**Problem to work on**
Once the pictures are removed, output the remaining entries exactly as given.

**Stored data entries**
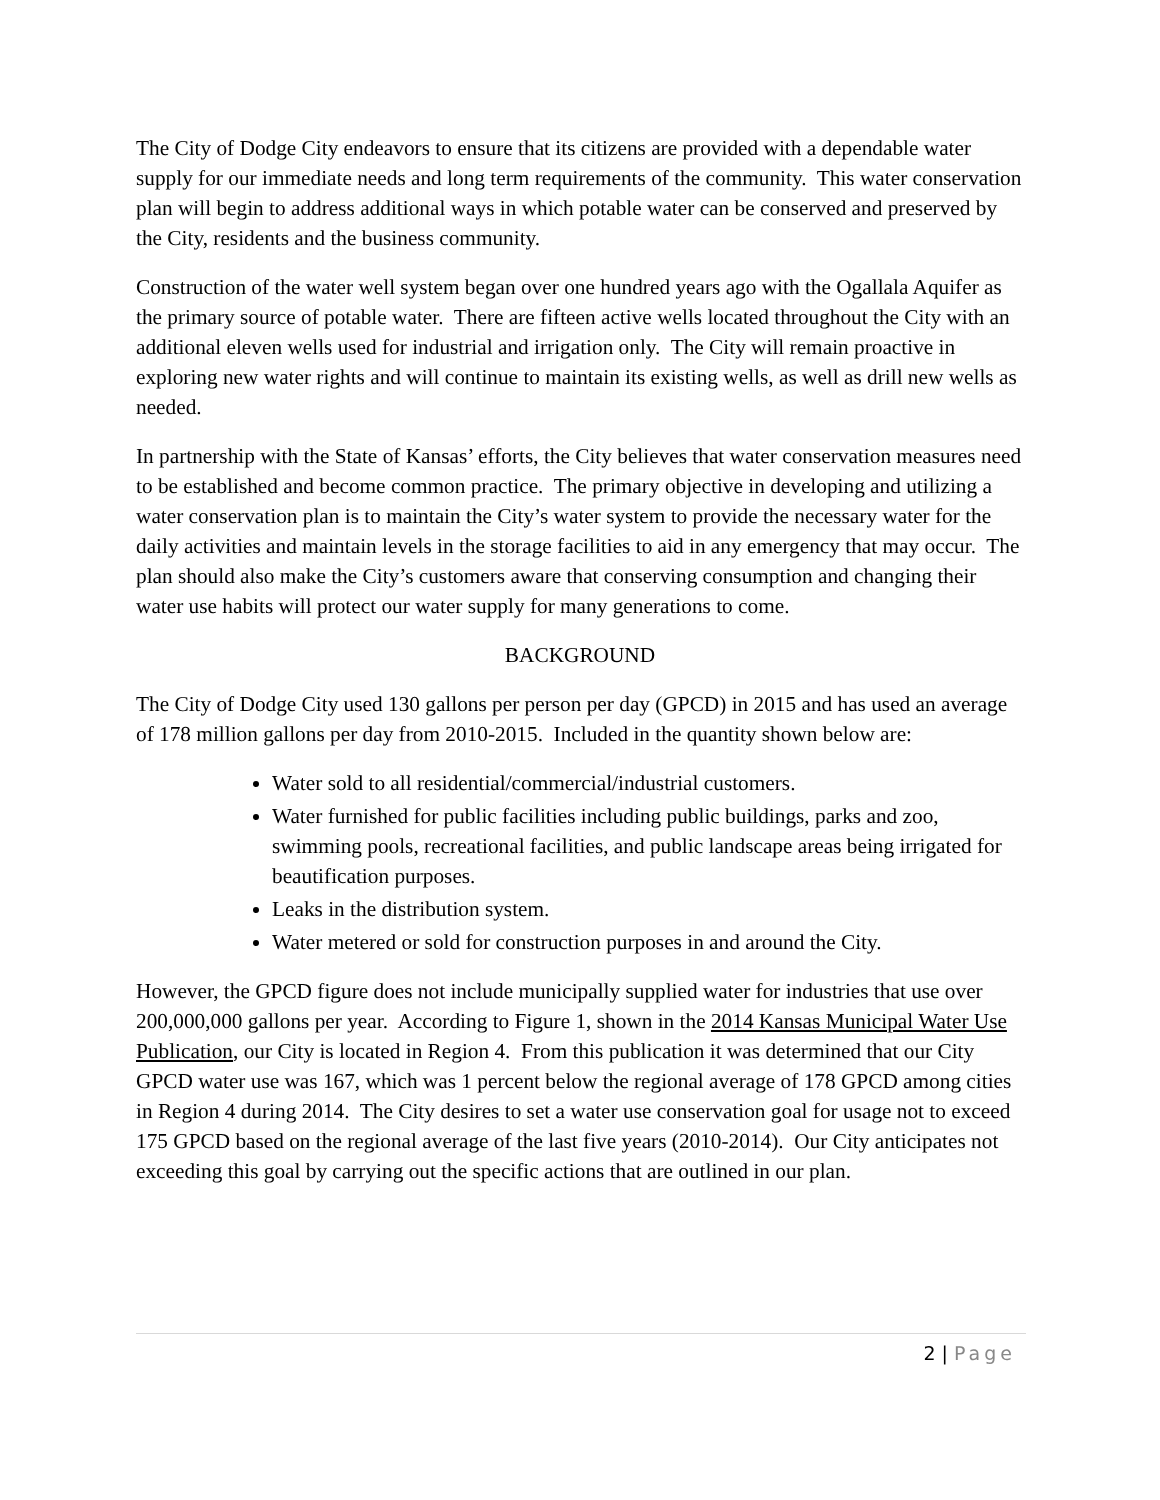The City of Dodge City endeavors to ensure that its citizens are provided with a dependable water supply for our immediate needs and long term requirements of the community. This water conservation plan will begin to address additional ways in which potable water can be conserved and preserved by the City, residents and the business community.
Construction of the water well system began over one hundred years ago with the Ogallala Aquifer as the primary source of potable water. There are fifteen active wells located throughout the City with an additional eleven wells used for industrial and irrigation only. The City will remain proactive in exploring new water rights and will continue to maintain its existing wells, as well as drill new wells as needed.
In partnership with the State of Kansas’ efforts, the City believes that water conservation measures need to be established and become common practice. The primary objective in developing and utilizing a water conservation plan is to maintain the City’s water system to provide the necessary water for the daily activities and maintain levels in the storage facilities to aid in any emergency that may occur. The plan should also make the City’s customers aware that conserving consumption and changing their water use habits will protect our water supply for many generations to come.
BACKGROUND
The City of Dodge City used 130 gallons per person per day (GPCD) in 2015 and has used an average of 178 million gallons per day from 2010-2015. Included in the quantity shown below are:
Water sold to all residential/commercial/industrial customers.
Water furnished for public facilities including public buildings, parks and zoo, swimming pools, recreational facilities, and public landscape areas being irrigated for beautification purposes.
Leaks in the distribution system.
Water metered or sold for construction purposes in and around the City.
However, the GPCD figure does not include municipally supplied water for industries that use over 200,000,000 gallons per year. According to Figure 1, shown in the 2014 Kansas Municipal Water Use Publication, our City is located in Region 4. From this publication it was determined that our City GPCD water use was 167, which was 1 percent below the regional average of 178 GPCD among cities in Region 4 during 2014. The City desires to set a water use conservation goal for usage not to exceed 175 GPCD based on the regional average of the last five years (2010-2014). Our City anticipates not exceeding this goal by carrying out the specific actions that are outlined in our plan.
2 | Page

**Solution to this exercise**
The City of Dodge City endeavors to ensure that its citizens are provided with a dependable water supply for our immediate needs and long term requirements of the community. This water conservation plan will begin to address additional ways in which potable water can be conserved and preserved by the City, residents and the business community.
Construction of the water well system began over one hundred years ago with the Ogallala Aquifer as the primary source of potable water. There are fifteen active wells located throughout the City with an additional eleven wells used for industrial and irrigation only. The City will remain proactive in exploring new water rights and will continue to maintain its existing wells, as well as drill new wells as needed.
In partnership with the State of Kansas’ efforts, the City believes that water conservation measures need to be established and become common practice. The primary objective in developing and utilizing a water conservation plan is to maintain the City’s water system to provide the necessary water for the daily activities and maintain levels in the storage facilities to aid in any emergency that may occur. The plan should also make the City’s customers aware that conserving consumption and changing their water use habits will protect our water supply for many generations to come.
BACKGROUND
The City of Dodge City used 130 gallons per person per day (GPCD) in 2015 and has used an average of 178 million gallons per day from 2010-2015. Included in the quantity shown below are:
Water sold to all residential/commercial/industrial customers.
Water furnished for public facilities including public buildings, parks and zoo, swimming pools, recreational facilities, and public landscape areas being irrigated for beautification purposes.
Leaks in the distribution system.
Water metered or sold for construction purposes in and around the City.
However, the GPCD figure does not include municipally supplied water for industries that use over 200,000,000 gallons per year. According to Figure 1, shown in the 2014 Kansas Municipal Water Use Publication, our City is located in Region 4. From this publication it was determined that our City GPCD water use was 167, which was 1 percent below the regional average of 178 GPCD among cities in Region 4 during 2014. The City desires to set a water use conservation goal for usage not to exceed 175 GPCD based on the regional average of the last five years (2010-2014). Our City anticipates not exceeding this goal by carrying out the specific actions that are outlined in our plan.
2 | Page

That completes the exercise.